Defunctionalization for Haskell Type Families

The first language I used to do purely functional programming is Scala, which I learned when I was at Facebook, and I absolutely loved it. Not long afterwards I started to learn Haskell, and sure enough, Scala quickly became the second favorite. Haskell is simply too beautiful. This motivated me to join Formation in April last year. Being paid to write Haskell on a daily basis feels like a dream, in the sense that my work is now my hobby. As a result, I’ll start to write more Haskell posts here than Scala ones. I still like Scala but I haven’t touched it in a while and I’m fairly rusty at this point.

The style of my posts, however, will remain unchanged: I’m committed to making them accessible to beginner-level functional programmers. To this end, there will continue to be plenty of examples that are as simple as I can make them, as well as explanation of the intuition.

In this post I’d like to introduce a neat hack in Haskell: defunctionalization for type families. I first learned about this technique from Sandy Maguire’s book “Thinking with Types”, although I’m going to discuss a slightly simplified approach in this post. It is a hack because it is a workaround for not having unsaturated type families or type-level lambdas in Haskell. Nonetheless, it is completely safe (unlike many other hacks we’ve heard of), and can be super useful in type-level programming, so I think it is definitely worth knowing.

TL;DR

Defunctionalization, as explained in Wikipedia, is a technique for eliminating higher-order functions. And what we want to do is basically to use it to eliminate higher-order functions at type-level. Why do we want to do that? Because although Haskell is a functional language, and ordinary functions (also referred to as term-level functions or value-level functions) are first class (i.e., can be assigned to variables, passed as arguments to functions and returned from functions), type-level functions (i.e., type families) are not first class, and higher-order type-level functions are not supported. So, whenever we want to write or use a higher-order type-level function (such as the type-level fmap), we must use this defunctionalization thing to rewrite it to something equivalent and supported.

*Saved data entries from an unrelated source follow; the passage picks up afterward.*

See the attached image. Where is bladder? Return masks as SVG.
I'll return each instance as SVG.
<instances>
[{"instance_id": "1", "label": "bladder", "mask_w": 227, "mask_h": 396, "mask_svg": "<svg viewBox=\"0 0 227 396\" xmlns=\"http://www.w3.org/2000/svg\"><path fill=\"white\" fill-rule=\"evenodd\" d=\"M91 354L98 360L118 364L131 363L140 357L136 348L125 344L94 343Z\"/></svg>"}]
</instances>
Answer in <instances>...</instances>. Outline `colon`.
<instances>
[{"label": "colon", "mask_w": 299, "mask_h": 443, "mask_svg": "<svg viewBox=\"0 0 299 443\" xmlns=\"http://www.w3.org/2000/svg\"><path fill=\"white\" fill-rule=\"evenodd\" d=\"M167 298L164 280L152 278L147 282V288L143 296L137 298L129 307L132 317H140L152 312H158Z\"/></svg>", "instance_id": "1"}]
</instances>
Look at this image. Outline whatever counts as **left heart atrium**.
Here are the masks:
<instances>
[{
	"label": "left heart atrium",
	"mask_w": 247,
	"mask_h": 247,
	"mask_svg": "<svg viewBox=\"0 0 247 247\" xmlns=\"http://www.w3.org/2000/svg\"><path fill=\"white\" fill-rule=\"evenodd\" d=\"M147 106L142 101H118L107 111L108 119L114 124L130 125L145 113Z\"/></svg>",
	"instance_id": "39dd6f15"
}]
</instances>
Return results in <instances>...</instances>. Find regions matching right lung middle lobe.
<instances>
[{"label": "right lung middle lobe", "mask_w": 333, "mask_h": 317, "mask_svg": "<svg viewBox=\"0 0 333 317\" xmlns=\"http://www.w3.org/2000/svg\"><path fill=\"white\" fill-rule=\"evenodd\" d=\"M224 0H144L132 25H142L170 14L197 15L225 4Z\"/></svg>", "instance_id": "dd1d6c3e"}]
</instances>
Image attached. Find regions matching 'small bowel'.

Let’s introduce some basic concepts first.

Basic Concepts

Type Families

Type-level functions in Haskell are called “type families”. Type families can be defined in a few different ways, such as closed type families and open type families. There is a third way called associated type families, which are type-level functions defined within type classes. It is more commonly used than the first two, but is less relevant to our topic of defunctionalization so we omit it here.

Closed Type Families

In a closed type family, the entire type-level function is defined the moment you introduce the type family, under the where clause. For example,

import Data.Kind (Constraint, Type)

type family Foo (x :: Type) (y :: Type) :: Type where
  Foo Int Bool = Double
  Foo Int Double = Maybe Char
  Foo String (Maybe a) = Either Int a
  Foo String (Maybe Int) = Maybe String  -- Warning: overlapped with the line above

This is a type-level function that takes two arguments, both of kind Type, and returns a result, also of kind Type. For example, it maps (Int, Bool) to Double. So now you can write x = 4.2 :: Foo Int Bool, where Foo Int Bool becomes a synonym of Double.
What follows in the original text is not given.